This publicity image provided by Columbia shows Navy SEALs raiding bin Laden’s compound in “Zero Dark Thirty.”

Jonathan Olley, Associated Press

'Zero Dark Thirty' true? Pakistanis don't think so

  • Washington Post
  • February 3, 2013 - 6:55 PM

ISLAMABAD, Pakistan - "Zero Dark Thirty," the Oscar-nominated film about the CIA's 10-year hunt for Osama bin Laden, stirred great umbrage in Washington with its implication that the brutal interrogation technique known as waterboarding was key to locating the Al-Qaida chief, who hid out in Pakistan for nine years.

Serious people, including those at the CIA, feared that a story conjured from a screenwriter's imagination would be taken as truth. But in Pakistan, viewers of the action film -- unreleased here in theaters but widely available on pirated DVDs -- take it for what it is: a slick work of Hollywood fiction.

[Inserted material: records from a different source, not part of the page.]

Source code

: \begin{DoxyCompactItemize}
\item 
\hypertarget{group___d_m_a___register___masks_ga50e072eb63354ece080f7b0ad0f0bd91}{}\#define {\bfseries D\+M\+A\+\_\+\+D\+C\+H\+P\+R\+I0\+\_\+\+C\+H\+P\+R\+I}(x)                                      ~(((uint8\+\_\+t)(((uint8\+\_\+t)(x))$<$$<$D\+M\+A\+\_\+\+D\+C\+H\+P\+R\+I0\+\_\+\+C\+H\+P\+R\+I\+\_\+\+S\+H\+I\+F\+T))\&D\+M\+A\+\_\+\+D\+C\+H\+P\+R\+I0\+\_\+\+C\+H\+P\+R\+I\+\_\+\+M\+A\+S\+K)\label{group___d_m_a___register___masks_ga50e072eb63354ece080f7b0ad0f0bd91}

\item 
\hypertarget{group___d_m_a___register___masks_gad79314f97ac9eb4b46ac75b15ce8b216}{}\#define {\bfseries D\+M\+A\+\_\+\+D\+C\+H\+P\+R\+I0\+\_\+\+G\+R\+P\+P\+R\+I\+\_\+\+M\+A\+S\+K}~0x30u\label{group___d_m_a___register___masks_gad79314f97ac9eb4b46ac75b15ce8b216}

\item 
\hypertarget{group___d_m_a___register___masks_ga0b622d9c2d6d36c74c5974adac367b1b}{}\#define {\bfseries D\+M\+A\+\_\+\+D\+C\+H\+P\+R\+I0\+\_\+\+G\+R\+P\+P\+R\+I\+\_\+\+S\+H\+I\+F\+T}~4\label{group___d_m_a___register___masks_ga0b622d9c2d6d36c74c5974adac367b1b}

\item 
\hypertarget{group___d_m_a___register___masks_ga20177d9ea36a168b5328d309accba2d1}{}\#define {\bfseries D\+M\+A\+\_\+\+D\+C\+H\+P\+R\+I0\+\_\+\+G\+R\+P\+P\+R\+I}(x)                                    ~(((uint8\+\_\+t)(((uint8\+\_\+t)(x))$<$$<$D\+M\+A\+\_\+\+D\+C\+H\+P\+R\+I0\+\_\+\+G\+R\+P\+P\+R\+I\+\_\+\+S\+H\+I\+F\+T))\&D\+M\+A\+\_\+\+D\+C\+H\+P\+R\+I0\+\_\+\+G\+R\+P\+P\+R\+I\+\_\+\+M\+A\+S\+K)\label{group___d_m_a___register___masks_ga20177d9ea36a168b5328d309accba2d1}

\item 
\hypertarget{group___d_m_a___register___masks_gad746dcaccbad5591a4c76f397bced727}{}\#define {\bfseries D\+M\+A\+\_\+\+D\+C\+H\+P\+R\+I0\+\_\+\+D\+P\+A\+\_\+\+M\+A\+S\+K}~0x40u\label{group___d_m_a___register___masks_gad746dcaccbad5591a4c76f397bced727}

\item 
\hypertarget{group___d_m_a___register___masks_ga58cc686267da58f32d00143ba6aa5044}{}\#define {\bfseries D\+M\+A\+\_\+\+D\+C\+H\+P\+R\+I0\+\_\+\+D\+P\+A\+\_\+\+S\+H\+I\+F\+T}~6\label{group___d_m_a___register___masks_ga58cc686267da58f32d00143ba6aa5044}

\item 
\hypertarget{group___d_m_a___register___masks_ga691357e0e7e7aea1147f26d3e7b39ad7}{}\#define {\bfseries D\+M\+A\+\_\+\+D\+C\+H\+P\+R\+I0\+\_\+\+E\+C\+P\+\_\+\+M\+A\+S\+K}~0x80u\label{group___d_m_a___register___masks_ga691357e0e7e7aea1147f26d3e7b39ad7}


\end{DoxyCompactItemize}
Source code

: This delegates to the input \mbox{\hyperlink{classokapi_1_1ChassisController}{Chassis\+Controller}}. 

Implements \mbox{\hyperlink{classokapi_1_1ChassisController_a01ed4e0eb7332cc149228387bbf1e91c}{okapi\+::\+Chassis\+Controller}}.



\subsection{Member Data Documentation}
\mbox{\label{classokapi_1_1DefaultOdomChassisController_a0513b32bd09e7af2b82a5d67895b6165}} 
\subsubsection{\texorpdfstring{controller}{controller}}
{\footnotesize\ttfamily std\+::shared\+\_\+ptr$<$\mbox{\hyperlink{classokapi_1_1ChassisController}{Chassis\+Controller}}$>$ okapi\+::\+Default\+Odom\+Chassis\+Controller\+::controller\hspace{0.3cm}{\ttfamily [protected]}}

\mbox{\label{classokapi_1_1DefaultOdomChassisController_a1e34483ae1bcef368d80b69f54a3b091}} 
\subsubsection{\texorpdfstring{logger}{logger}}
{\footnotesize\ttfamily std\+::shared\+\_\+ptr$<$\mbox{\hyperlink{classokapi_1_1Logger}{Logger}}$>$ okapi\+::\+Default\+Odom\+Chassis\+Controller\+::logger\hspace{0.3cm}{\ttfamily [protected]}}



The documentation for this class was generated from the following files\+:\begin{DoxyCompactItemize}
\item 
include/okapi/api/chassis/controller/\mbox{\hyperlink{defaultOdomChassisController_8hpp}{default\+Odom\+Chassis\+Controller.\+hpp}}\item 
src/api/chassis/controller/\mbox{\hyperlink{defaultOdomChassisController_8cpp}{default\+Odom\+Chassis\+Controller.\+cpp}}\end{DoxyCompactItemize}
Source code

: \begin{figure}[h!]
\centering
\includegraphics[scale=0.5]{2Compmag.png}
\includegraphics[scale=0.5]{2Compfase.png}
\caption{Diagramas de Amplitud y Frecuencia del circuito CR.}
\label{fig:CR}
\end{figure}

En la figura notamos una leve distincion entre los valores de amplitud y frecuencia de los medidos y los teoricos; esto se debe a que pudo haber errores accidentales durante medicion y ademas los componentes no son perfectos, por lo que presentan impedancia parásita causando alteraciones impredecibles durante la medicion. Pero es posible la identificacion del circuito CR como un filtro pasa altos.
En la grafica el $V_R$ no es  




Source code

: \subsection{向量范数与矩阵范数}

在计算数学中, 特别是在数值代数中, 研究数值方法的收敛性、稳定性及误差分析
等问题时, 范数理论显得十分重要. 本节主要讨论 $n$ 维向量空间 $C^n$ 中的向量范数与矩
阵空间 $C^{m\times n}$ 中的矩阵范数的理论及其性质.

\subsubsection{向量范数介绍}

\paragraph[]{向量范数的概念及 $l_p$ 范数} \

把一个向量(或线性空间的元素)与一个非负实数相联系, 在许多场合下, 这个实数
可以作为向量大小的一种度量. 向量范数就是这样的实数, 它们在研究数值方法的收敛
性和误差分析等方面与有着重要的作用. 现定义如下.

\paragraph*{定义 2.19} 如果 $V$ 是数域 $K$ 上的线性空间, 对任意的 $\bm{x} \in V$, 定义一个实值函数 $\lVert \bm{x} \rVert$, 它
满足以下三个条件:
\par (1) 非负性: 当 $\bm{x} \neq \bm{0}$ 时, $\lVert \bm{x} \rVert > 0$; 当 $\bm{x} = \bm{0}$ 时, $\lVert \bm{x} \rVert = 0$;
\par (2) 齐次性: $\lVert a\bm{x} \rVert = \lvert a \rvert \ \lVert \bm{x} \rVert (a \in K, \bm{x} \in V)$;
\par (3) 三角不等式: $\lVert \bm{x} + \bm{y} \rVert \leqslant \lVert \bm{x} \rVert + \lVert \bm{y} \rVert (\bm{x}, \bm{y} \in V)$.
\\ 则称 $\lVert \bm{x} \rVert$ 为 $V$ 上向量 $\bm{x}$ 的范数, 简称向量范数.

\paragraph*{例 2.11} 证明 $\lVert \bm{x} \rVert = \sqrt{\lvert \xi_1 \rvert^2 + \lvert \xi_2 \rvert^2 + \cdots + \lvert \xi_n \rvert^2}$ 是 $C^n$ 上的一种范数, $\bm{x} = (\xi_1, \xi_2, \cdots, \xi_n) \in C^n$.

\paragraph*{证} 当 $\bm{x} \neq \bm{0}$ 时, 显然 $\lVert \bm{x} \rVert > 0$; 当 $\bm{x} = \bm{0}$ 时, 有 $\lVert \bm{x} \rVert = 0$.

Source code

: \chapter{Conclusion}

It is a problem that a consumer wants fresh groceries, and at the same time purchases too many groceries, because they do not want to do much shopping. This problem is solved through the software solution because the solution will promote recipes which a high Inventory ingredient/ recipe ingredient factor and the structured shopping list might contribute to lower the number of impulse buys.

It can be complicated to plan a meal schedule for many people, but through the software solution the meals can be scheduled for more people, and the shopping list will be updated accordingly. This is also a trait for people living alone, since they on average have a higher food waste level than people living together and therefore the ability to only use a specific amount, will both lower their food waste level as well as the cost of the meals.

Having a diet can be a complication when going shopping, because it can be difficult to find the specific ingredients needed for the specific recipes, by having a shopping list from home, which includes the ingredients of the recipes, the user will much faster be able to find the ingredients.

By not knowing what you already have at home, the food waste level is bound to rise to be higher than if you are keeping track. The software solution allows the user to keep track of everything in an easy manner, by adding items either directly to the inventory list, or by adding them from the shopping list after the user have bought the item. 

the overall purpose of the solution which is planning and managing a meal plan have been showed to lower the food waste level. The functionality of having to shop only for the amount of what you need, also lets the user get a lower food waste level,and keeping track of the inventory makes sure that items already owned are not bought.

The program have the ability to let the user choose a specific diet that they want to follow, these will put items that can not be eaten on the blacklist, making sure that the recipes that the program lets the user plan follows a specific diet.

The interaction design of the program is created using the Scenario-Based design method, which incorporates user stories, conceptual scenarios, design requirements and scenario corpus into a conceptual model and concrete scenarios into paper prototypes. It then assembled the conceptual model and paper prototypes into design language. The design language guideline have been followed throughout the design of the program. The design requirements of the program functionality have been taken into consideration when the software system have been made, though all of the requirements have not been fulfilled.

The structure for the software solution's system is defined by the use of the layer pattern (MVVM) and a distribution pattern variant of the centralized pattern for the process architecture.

"Technically, it's very strong, the directing is very good and so is the acting," said Rizwan Ahmed, 35, a businessman browsing titles in an Islamabad DVD shop. "It's an excellent thriller, but I doubt whether the story is true."

He and other citizen reviewers characterized the movie as anti-Pakistan propaganda. There remains debate here over whether the event actually happened: that a U.S. Navy SEAL team swooped in on stealth helicopters and terminated the terrorist kingpin in his villa near Pakistan's top military academy in Abbottabad.

"The people who have seen this movie liked it as a movie, but most of them believe it's a pack of lies," said Kazim Abbasi, owner of a DVD store where "Zero Dark Thirty" has been a popular seller.

"Some customers even say that bin Laden was not present in Abbottabad and the film has been made to malign Pakistan," he added.

Distributors here have launched an unofficial boycott of the movie by refusing to screen it. But the film has not been banned by the state, said Raja Mustafa Haider, chairman of Pakistan's film censorship board.

That's because no one has asked the board to watch the movie to decide whether it should be banned, Haider said. In the past the board has banned India-made movies because they were thought to portray Pakistan's intelligence services as terrorist coddlers.

So far "Zero Dark Thirty" has earned more than $79 million at the box office, in the U.S. and globally, according to the site. Not a cent of that has come from Pakistan, a copyright-free zone. Pirated copies of major movies are available here within days of their release in U.S. cinemas.

Pakistani consumer interest in "Zero Dark Thirty," which garnered five Oscar nominations, has already begun to wane, according to shop owners.